Lay out the listing below as a numbered list, from its start through the line containing "17: (1418, 508)", with blank lines omitted. Leave the pictures out.

:: Data records ::

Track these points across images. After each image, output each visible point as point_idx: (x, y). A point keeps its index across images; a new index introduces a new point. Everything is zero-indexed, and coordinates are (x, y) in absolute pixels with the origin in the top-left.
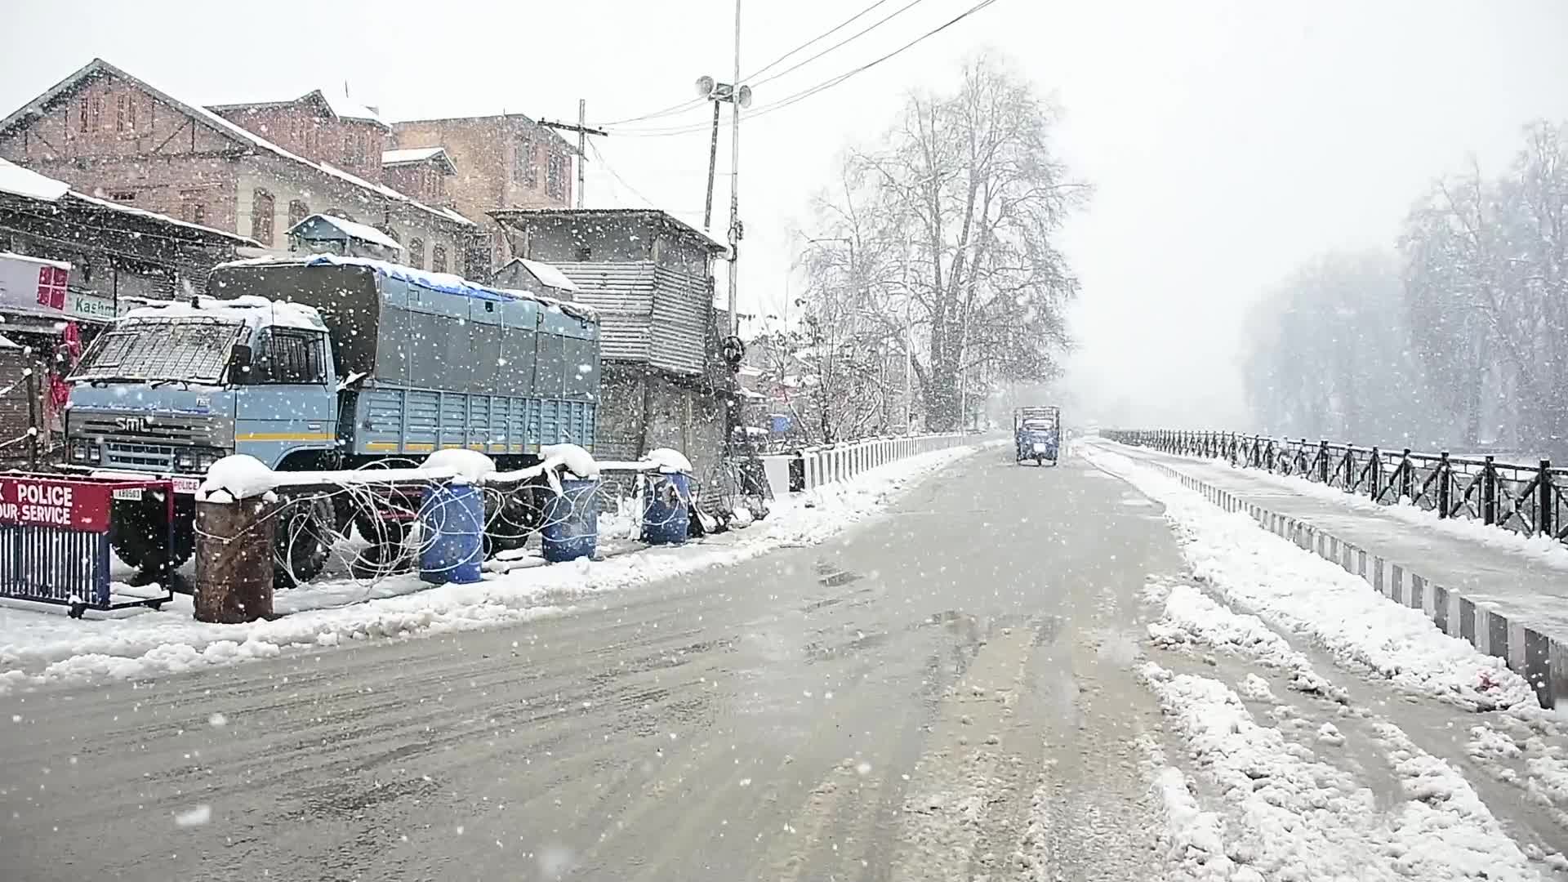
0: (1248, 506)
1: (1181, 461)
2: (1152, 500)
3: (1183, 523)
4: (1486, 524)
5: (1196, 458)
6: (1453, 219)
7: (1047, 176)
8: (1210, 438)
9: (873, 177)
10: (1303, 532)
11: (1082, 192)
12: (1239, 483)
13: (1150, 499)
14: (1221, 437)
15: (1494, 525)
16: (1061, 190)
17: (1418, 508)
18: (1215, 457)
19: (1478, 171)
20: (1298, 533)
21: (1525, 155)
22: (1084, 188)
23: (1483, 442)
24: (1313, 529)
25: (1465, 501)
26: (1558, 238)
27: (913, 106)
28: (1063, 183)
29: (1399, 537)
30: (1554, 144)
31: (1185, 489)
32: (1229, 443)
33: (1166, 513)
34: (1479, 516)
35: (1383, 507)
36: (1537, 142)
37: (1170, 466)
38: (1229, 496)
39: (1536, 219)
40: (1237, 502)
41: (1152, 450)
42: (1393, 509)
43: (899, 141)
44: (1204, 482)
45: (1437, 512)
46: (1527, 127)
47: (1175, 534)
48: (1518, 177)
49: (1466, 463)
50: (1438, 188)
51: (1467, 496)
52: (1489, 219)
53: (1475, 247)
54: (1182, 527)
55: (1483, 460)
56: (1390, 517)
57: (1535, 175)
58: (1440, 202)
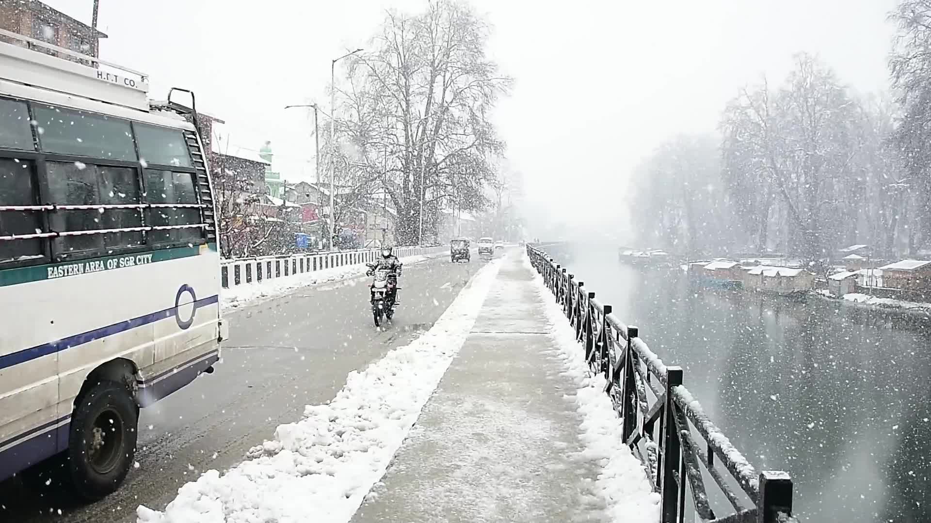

:::

Written reply
1. Track these points across images. After each image, output each visible point as point_idx: (x, y). A point keeps its index across images; a new index introduces a new point. Everything is zero-indexed, and coordinates are (x, y) in absolute pixels with the origin in the top-left.
2. 0: (1248, 506)
3. 1: (1181, 461)
4. 2: (1152, 500)
5. 3: (1183, 523)
6. 4: (1486, 524)
7. 5: (1196, 458)
8. 6: (1453, 219)
9. 7: (1047, 176)
10. 8: (1210, 438)
11. 9: (873, 177)
12. 10: (1303, 532)
13. 11: (1082, 192)
14. 12: (1239, 483)
15. 13: (1150, 499)
16. 14: (1221, 437)
17. 15: (1494, 525)
18. 16: (1061, 190)
19. 17: (1418, 508)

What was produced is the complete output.